Supplied entries:

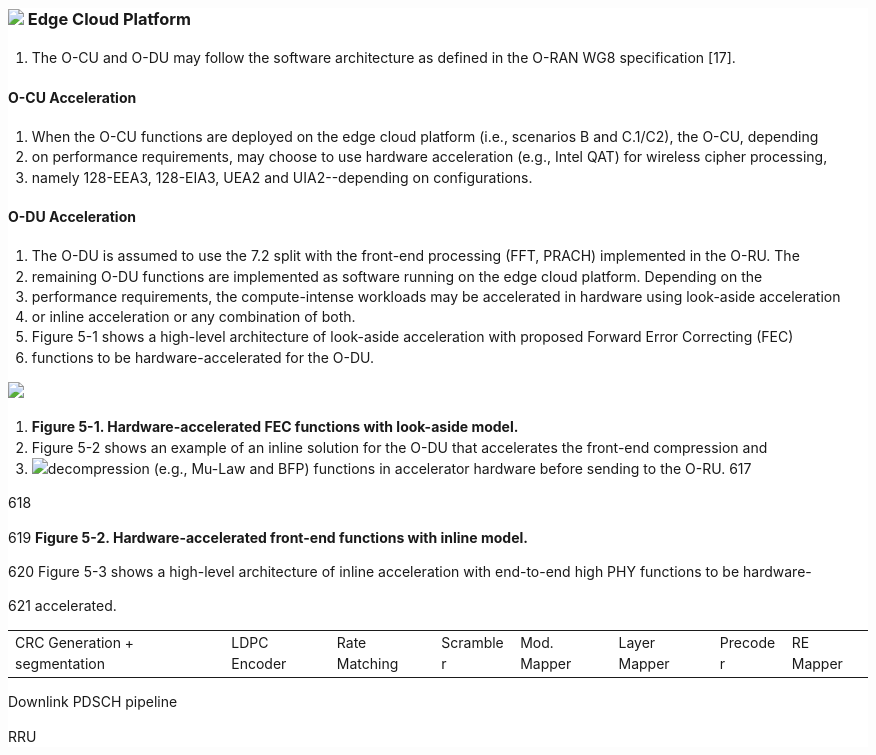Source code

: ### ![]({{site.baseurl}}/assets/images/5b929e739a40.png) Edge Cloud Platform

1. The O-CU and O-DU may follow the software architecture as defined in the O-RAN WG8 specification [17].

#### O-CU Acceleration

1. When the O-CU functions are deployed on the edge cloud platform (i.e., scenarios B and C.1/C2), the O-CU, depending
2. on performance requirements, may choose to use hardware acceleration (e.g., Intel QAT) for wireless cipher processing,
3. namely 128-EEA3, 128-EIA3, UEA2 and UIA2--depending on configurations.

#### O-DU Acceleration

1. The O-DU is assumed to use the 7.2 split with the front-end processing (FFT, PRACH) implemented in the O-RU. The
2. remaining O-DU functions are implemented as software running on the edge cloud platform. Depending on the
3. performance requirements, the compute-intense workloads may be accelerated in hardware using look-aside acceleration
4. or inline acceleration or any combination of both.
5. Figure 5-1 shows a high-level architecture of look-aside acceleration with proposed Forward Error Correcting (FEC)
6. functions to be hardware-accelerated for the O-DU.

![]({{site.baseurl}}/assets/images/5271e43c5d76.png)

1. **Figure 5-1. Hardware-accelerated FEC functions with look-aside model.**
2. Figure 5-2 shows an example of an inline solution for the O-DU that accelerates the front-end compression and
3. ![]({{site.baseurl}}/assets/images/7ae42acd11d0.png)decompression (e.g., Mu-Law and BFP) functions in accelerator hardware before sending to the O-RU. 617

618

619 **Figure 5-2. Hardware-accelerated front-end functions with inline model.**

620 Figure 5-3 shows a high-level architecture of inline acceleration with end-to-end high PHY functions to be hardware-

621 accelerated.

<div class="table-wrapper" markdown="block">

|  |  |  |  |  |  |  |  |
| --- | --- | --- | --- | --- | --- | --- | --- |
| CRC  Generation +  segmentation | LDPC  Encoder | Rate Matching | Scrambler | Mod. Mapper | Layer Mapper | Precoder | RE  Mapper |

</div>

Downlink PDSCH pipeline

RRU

What to do: Check every line of the records above for the string "aside". Copy those that hold it.

Response to this exercise:
3. performance requirements, the compute-intense workloads may be accelerated in hardware using look-aside acceleration
5. Figure 5-1 shows a high-level architecture of look-aside acceleration with proposed Forward Error Correcting (FEC)
1. **Figure 5-1. Hardware-accelerated FEC functions with look-aside model.**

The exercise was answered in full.